É de se recordar que as suas empresas, ao saírem da grafosfera para a videosfera, ajudaram a integrar o País,  até então um arquipélago, no qual não se conseguia falar ao telefone senão com dificuldade e um telegrama demorava dias para chegar ao destinatário. Essa meta levou Dr. Roberto a dizer, no livro Uma Trajetória Liberal: “Somos um país de dimensões continentais, distribuído entre regiões distantes e distintas, ainda que indissoluvelmente ligadas por uma quase milagrosa unidade nacional.  A era eletrônica veio fortalecer e aprofundar essa unidade.  Mais ou menos como em toda parte, o rádio e a televisão no Brasil são hoje onipresentes. Constituem um traço de união e contribuem, decisivamente, para a integração nacional”.  E mais: a qualidade da equipe e dos equipamentos veio a permitir à sociedade brasileira desfrutar de comunicação social de primeiro mundo.

Dr. Roberto Marinho não ficou com os olhos fixos no presente. Com as retinas do humanista anteviu a necessidade de colaborar na preservação da nossa memória. De igual modo, usou o periscópio para, em mar revolto, enxergar o futuro.

Homem público não por opção, mas por sentimento de brasilidade, não sei se Roberto Marinho desperta mais admiração que simpatia.  Porém ninguém recusa identificá-lo como uma celebridade nacional, cujos dedos colocados construtivamente nos aros da história desataram novos paradigmas e alargaram as fronteiras do processo de desenvolvimento sócio-político, econômico e cultural do País.
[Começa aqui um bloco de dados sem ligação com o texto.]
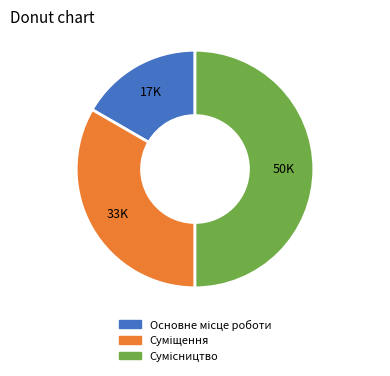

How many segments does this pie chart have?

3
Esta Casa pode gloriar-se, portanto, de haver admitido Roberto Marinho como um de seus preclaros confrades e, de modo particular, me vanglorio de sucedê-lo.”

Memória de nossa cultura

“A Academia Brasileira de Letras, templo de preservação do idioma, promove o constante alevantamento da literatura nacional, zela pela memória de nossa cultura e, se conosco estivesse, nestes tempos de globalização, Machado de Assis estaria agora regando, na última flor do Lácio, as raízes da nossa latinidade.

Aqui também já se rememorou, em outra oportunidade, Haver Pellison, o primeiro historiador a ter assento na Academia Francesa, que nos serviu de inspiração, comparando seus membros a “operários trabalhando na exaltação da França”.

Mercê do idealismo de seus sucessivos dirigentes e integrantes, a ABL desenvolve inúmeras ações, algumas pouco conhecidas conquanto de enorme significação, na difusão do saber literário do País.

Perpassado de emoção, – glória que jamais teriam sonhado os mais elevados devaneios de infância – aqui estou num dos momentos mais fascinantes de minha vida, envergando o fardão, ostentando o colar e empunhando a espada.  Mas não sem saudade, saudades muitas.  De minha mãe, Carmen Sylvia, sempre presente na memória e no coração, e de quem recebi total afeto e permanente estímulo.

Alegro-me parafrasear Norberto Bobbio: considero-me um homem de sorte. Sorte pela família na qual nasci. Sorte pela família que Anna Maria e eu construímos, mais méritos de minha mulher do que meus.  Sorte pelos professores que tive, pelos amigos que tenho e também por ter nascido no Recife,  tesouro dos meus sonhos. Sorte por esses anos aos quais chego, limado pelo tempo, mas plenamente motivado para exercitar a conviviabilidade acadêmica.

Por fim aprendi que não se pode – porque não se deve – refugir ao destino.

Espero, finalmente, nesta Casa continuar honrando as tradições de Pernambuco, que irrigou com o sangue de heróis e mártires as virtudes cívicas de nossa gente.  Tenho, por isso, orgulho de ser parte desta herança que legamos  ao Brasil e a ela tenho buscado ser fiel, pois, para mim, como reza o  hino de nosso Estado, Pernambuco é “um sol a brilhar no infinito”.